Start of TEXT FOR ANALYSIS

Sandberg is writing an article about the modern "problem that has no name" in
business today...isn't it fair to say that if she's writing a book, she thinks
her analysis has a fairly broad application? Her analysis of this "problem"
must apply to women in business, and it's a little presumptive to assume that
"women in business" means white, wealthy, and "afraid to ask for more money."
How can she assume to speak for a group without consulting its members? The
author of the article says sarcastically that Sandberg should just write a
book that includes and pleases everyone including the black working class
women. The book, she states, is applicable to women at the top of the
workforce and that's useful. In my opinion, that's overly simplistic. The
issues that Sandberg is trying to address are not simple, and can't be
addressed via the "women at the top" without actually distorting the entire
analysis. It's like running a study with 18 different confounding variables
and ignoring them for simplicity's sake. If you're attempting to make any type
of statement or analysis, why don't you allow your analysis to approach the
complexity of the real problem?

Additionally, the "problem that has no name," in Betty Friedan's historical
coinage, means a problem that is inside women. Sandberg apparently implies
that these factors; the social, political, and psychological, can be isolated
and analyzed as disparate elements. It's ridiculous to assume that societal
barriers play a role that's different from the psychological or even
political: the entire point is that these forces are subtle and interrelated--
like a birdcage.

End of TEXT FOR ANALYSIS

* [TASKS FOR THIS EXERCISE]
A. Reproduce verbatim everything in the commentary on Sandberg from "How can she" down to "the real problem?".
B. According to the commentary on Sandberg, whose historical coinage is the phrase "problem that has no name"?

Start of STORED DATA

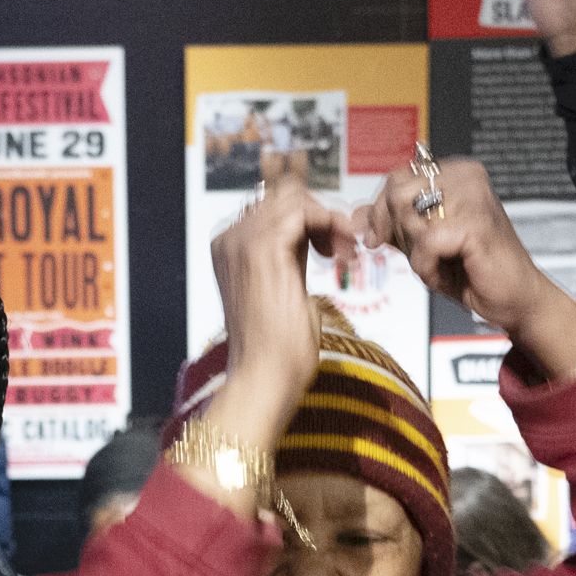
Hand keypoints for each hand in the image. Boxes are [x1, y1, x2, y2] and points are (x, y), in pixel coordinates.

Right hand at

End of STORED DATA

* [PROBLEM SOLUTIONS]
A.
How can she assume to speak for a group without consulting its members? The
author of the article says sarcastically that Sandberg should just write a
book that includes and pleases everyone including the black working class
women. The book, she states, is applicable to women at the top of the
workforce and that's useful. In my opinion, that's overly simplistic. The
issues that Sandberg is trying to address are not simple, and can't be
addressed via the "women at the top" without actually distorting the entire
analysis. It's like running a study with 18 different confounding variables
and ignoring them for simplicity's sake. If you're attempting to make any type
of statement or analysis, why don't you allow your analysis to approach the
complexity of the real problem?

B. Betty Friedan's.